Rewrite the rows below with every "house style" changed to "standard format" and the rest left unchanged. Omit the pictures from your output.
-- BEGIN Records for this exercise --
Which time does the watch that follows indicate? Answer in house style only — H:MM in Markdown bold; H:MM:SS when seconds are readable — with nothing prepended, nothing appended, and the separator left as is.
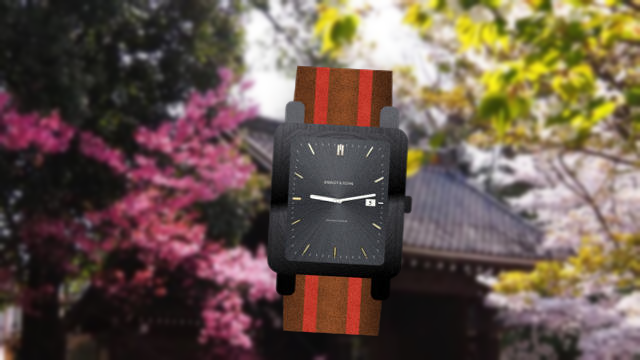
**9:13**
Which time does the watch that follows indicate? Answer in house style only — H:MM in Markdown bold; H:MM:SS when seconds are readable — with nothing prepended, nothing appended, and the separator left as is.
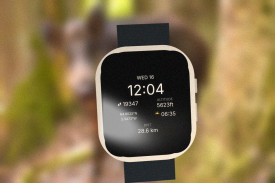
**12:04**
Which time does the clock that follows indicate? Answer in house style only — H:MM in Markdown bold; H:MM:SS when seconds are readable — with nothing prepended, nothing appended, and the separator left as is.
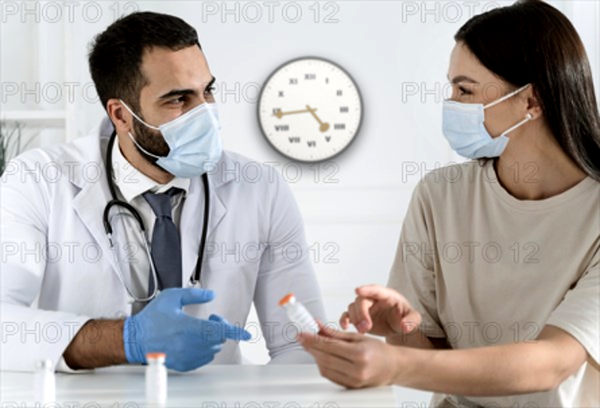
**4:44**
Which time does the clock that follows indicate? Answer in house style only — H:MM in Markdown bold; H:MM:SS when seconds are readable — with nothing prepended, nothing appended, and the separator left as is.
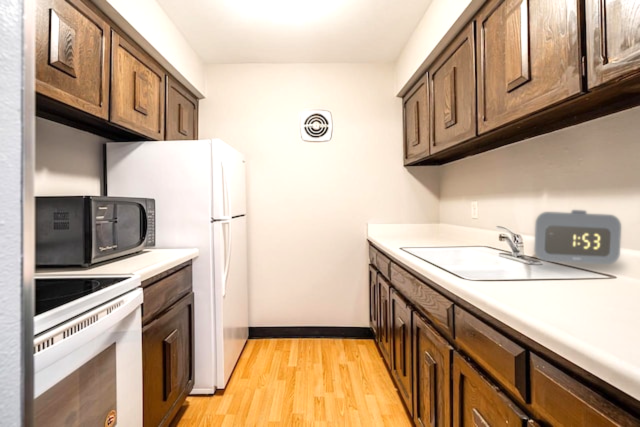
**1:53**
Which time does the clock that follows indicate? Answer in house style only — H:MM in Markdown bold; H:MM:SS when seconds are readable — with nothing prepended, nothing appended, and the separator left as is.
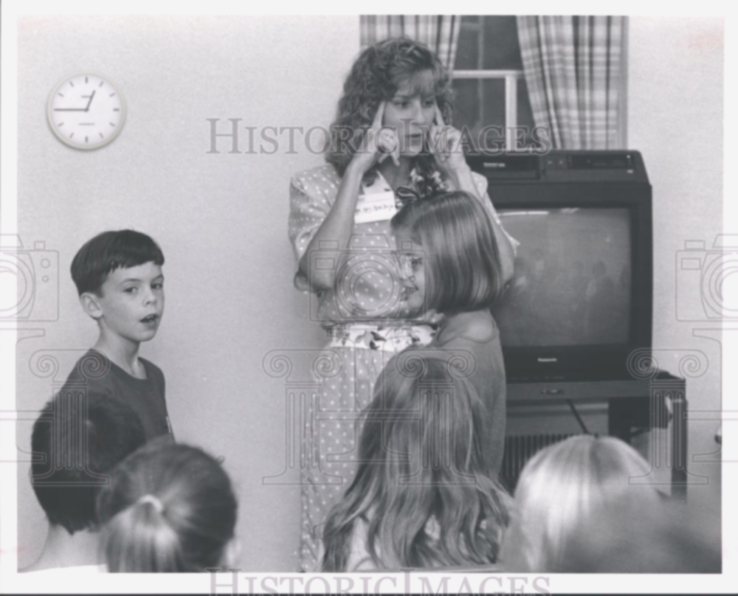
-- END Records for this exercise --
◆ **Solution for this exercise**
Which time does the watch that follows indicate? Answer in standard format only — H:MM in Markdown bold; H:MM:SS when seconds are readable — with nothing prepended, nothing appended, and the separator left as is.
**9:13**
Which time does the watch that follows indicate? Answer in standard format only — H:MM in Markdown bold; H:MM:SS when seconds are readable — with nothing prepended, nothing appended, and the separator left as is.
**12:04**
Which time does the clock that follows indicate? Answer in standard format only — H:MM in Markdown bold; H:MM:SS when seconds are readable — with nothing prepended, nothing appended, and the separator left as is.
**4:44**
Which time does the clock that follows indicate? Answer in standard format only — H:MM in Markdown bold; H:MM:SS when seconds are readable — with nothing prepended, nothing appended, and the separator left as is.
**1:53**
Which time does the clock that follows indicate? Answer in standard format only — H:MM in Markdown bold; H:MM:SS when seconds are readable — with nothing prepended, nothing appended, and the separator left as is.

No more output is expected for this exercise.